The Victorian outbreak, which has seen as many as 20 new cases a day for more than a week, has caused concern about borders reopening.
Queensland's roadmap points to a July 10 reopening, though Premier Annastacia Palaszczuk has said it depends on a review at the end of this month.
Mr Morrison rejected the notion of the border shutdowns, saying it had never been a position of the National Cabinet, but the states acting unilaterally.
"We have to focus on keeping the economy open. We have to live alongside COVID, it's not going anywhere," he said.
"We have systems in place to deal with outbreaks. We have to keep forging ahead and do that together."
The Prime Minister said opening the economy only to close it again due to challenges in Melbourne would not be helpful.
"We can't go stop, go, stop, go. We can't flick the lights on and off, on and off," Mr Morrison said.
"I'm saying we're moving ahead. We built the protections to move on outbreaks."
Despite some differences, he praised the efforts of the National Cabinet so far, ahead of its next meeting on Friday.
"Now is the time to support each other. Victoria has a challenge at the moment," he said.
"We're working quite well together as a team. Sure, there's a few times when state rivalries poke up."
Queensland has now done more than 340,000 tests since the outbreak began and has not recorded a single case in eight days.
The Queensland Government today announced that it would establish a strategic stockpile of protective medical equipment for any future pandemic.
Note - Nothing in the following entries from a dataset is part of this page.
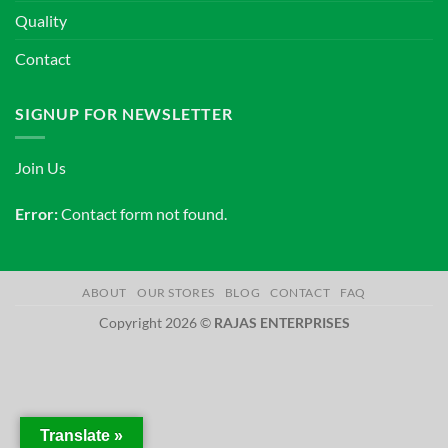
Quality
Contact
SIGNUP FOR NEWSLETTER
Join Us
Error:
Contact form not found.
ABOUT
OUR STORES
BLOG
CONTACT
FAQ
Copyright 2026 ©
RAJAS ENTERPRISES
Translate »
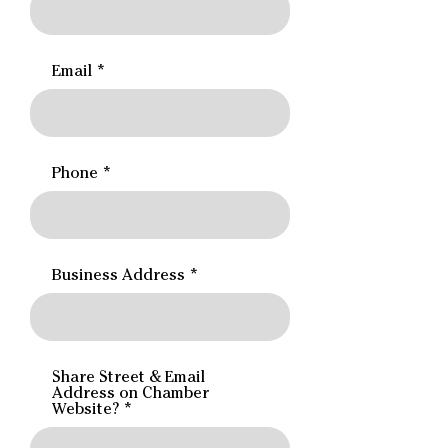
Email
Phone
Business Address
Share Street & Email
Address on Chamber
Website?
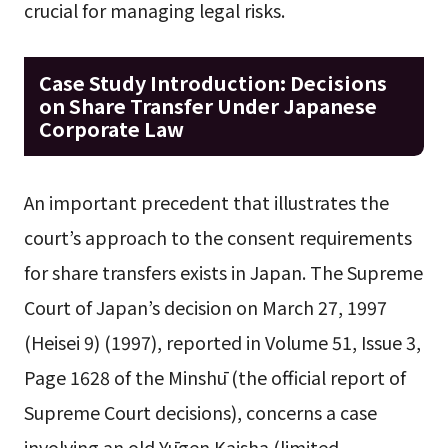
crucial for managing legal risks.
Case Study Introduction: Decisions
on Share Transfer Under Japanese
Corporate Law
An important precedent that illustrates the
court’s approach to the consent requirements
for share transfers exists in Japan. The Supreme
Court of Japan’s decision on March 27, 1997
(Heisei 9) (1997), reported in Volume 51, Issue 3,
Page 1628 of the Minshū (the official report of
Supreme Court decisions), concerns a case
involving an old Yūgen Kaisha (limited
Mr Miles said throughout the pandemic, health systems had suffered a shortage of medical supplies and that Queensland was not immune.
"There were times that we faced shortages of a wide range of equipment," he said.
"There were many products which were running in short supply.
"In fact, there are times even now that we continue to run short on products and that is why today's announcement (of a strategic medical stockpile) is so important."
He said the stockpile of critical medical equipment would be made available to the state's health services to ensure Queensland "never, ever again" runs short on what is needed to deliver healthcare.